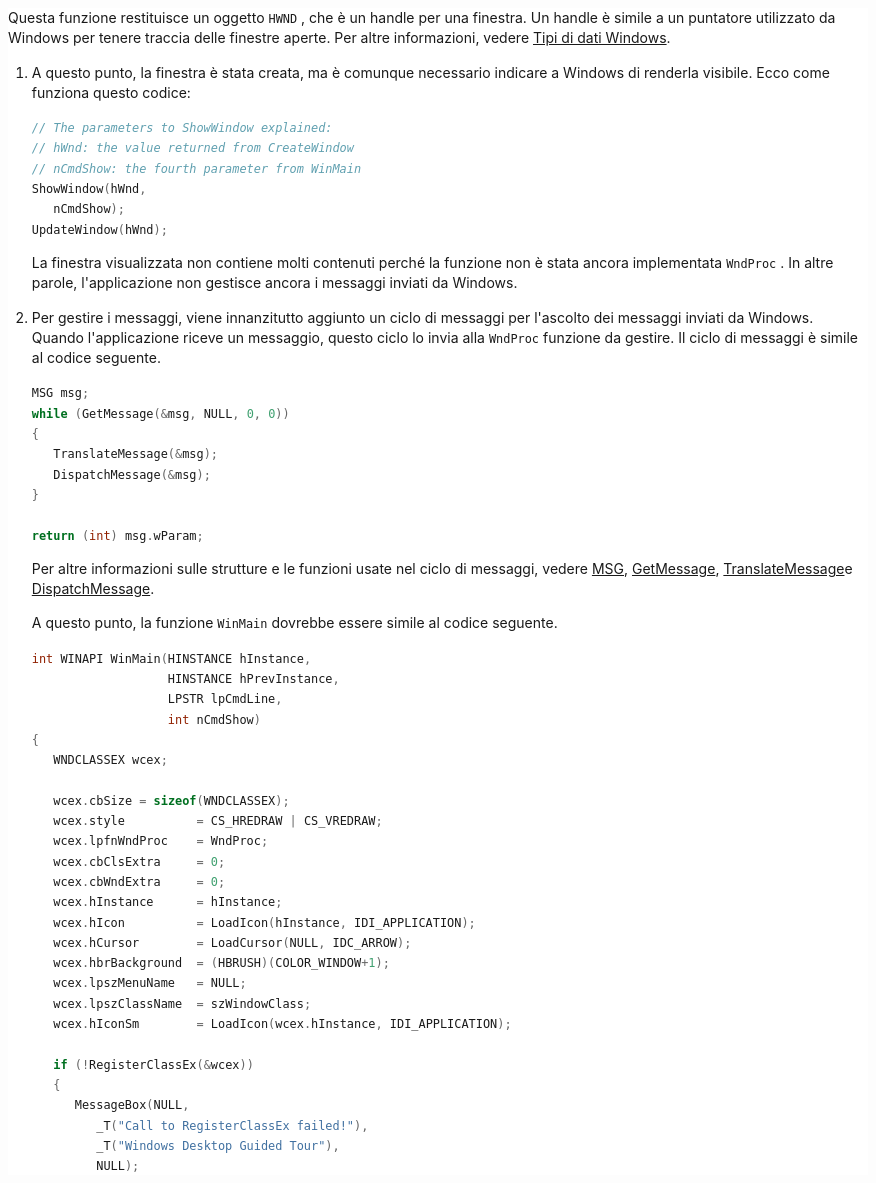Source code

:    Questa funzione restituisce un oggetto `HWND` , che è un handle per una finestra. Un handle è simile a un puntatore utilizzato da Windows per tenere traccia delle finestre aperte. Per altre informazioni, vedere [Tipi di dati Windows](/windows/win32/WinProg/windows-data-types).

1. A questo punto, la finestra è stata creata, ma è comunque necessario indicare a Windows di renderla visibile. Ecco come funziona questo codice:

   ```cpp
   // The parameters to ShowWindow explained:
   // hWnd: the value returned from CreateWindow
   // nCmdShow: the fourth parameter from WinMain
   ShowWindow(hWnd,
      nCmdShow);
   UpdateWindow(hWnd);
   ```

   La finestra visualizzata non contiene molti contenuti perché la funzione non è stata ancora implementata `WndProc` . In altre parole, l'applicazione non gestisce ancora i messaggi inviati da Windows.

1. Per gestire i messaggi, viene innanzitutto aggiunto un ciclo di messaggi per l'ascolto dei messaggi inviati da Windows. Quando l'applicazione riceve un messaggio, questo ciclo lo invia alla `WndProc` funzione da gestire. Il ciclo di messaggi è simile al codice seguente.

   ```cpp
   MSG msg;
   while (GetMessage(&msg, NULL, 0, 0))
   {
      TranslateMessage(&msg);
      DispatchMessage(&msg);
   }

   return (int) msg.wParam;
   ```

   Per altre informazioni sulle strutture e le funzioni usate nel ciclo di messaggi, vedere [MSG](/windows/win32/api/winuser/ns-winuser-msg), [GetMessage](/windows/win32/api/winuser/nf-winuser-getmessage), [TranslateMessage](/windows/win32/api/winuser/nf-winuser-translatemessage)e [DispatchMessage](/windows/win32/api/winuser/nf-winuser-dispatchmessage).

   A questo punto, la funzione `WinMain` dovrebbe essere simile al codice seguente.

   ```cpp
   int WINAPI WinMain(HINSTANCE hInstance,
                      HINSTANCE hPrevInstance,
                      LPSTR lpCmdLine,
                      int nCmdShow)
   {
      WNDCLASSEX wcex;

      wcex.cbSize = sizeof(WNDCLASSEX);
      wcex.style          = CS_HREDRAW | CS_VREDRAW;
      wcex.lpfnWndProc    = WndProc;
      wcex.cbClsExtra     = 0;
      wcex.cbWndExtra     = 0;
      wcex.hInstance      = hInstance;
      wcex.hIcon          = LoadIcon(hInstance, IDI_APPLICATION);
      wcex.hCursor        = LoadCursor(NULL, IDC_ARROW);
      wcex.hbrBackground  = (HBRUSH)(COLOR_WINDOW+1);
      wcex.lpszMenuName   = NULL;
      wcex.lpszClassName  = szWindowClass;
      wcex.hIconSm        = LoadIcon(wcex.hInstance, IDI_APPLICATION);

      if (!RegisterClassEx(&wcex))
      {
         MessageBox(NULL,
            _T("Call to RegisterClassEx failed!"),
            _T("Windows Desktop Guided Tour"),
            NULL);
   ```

● ● ●

**Assigned task:** Using the data above, transcribe the lines that run from the line with "La finestra visualizzata" to the line with "Per altre informazioni sulle", both ends kept, and output nothing else.

**Answer for the task:**
   La finestra visualizzata non contiene molti contenuti perché la funzione non è stata ancora implementata `WndProc` . In altre parole, l'applicazione non gestisce ancora i messaggi inviati da Windows.

1. Per gestire i messaggi, viene innanzitutto aggiunto un ciclo di messaggi per l'ascolto dei messaggi inviati da Windows. Quando l'applicazione riceve un messaggio, questo ciclo lo invia alla `WndProc` funzione da gestire. Il ciclo di messaggi è simile al codice seguente.

   ```cpp
   MSG msg;
   while (GetMessage(&msg, NULL, 0, 0))
   {
      TranslateMessage(&msg);
      DispatchMessage(&msg);
   }

   return (int) msg.wParam;
   ```

   Per altre informazioni sulle strutture e le funzioni usate nel ciclo di messaggi, vedere [MSG](/windows/win32/api/winuser/ns-winuser-msg), [GetMessage](/windows/win32/api/winuser/nf-winuser-getmessage), [TranslateMessage](/windows/win32/api/winuser/nf-winuser-translatemessage)e [DispatchMessage](/windows/win32/api/winuser/nf-winuser-dispatchmessage).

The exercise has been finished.